Getting a new vehicle is an exciting situation, especially if it is an RV. You have the chance to not only travel but have a home wherever you go. It opens up a world of possibilities to see all the sites within driving distance. Because you will be on the road a lot, you want to trust that the RV you buy is in good condition. Buying new can give you peace of mind because it means no wear and tear exists on the vehicle. Plus, your brand new RV comes with a warranty.
If you have something go wrong, the manufacturer or the dealer where you bought the vehicle should take it back and fix it at no cost to you. However, in some cases, the issue is incredibly serious and more than just a minor break down. It may be something that the warranty does not cover.
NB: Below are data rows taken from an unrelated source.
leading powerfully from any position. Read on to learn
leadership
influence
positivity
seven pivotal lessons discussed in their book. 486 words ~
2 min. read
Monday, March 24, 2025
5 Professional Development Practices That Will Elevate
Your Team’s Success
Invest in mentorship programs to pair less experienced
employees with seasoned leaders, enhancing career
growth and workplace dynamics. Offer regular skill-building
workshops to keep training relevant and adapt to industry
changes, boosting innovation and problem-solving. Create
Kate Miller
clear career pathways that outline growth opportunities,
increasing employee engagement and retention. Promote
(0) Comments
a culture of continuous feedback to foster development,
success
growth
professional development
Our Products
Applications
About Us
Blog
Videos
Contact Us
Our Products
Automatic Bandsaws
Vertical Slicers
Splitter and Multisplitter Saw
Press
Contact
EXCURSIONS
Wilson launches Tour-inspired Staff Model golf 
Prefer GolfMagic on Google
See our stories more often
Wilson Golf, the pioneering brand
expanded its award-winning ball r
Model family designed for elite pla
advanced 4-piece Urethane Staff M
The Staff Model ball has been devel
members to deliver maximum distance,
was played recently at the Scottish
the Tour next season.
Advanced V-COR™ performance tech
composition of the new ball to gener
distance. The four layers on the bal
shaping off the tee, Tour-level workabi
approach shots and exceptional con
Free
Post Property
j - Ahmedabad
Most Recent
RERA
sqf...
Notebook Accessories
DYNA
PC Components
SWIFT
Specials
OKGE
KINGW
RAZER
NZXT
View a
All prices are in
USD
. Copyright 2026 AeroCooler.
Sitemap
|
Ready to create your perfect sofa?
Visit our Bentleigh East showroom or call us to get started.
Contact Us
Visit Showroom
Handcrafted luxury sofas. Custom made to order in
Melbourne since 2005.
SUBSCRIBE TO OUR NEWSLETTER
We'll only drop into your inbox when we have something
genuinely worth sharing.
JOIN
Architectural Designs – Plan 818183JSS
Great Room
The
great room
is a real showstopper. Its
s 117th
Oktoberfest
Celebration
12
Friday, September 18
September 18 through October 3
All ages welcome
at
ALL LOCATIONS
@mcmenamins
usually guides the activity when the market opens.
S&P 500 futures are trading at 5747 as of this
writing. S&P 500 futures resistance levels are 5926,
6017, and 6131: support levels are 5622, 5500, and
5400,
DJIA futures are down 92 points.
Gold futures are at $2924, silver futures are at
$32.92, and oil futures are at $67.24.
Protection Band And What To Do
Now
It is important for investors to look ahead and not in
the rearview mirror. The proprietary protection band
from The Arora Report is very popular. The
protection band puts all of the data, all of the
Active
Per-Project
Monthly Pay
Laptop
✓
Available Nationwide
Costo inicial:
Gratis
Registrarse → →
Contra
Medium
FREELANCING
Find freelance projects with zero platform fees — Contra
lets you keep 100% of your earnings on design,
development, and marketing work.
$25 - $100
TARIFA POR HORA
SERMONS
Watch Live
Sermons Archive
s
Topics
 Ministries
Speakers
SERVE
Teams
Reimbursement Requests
If the manufacturer or dealer cannot fix the vehicle, you have options under the lemon law.
According to the California Department of Consumer Affairs, your RV must have under 18,000 and it must have been 18 months since you took possession. You must also have a situation where the issue could cause serious harm or death if left unfixed. In addition, the issues must be with the drivetrain, chassis cab or chassis.
It is also important to understand that you must give the manufacturer or dealer a chance to fix the issue before making a claim. Generally, this means giving them four chances to fix it in a satisfactory manner or having your RV in for service for over 30 days in total. If you have given them a fair chance and the RV still has the issue, then you can file a claim under the lemon law.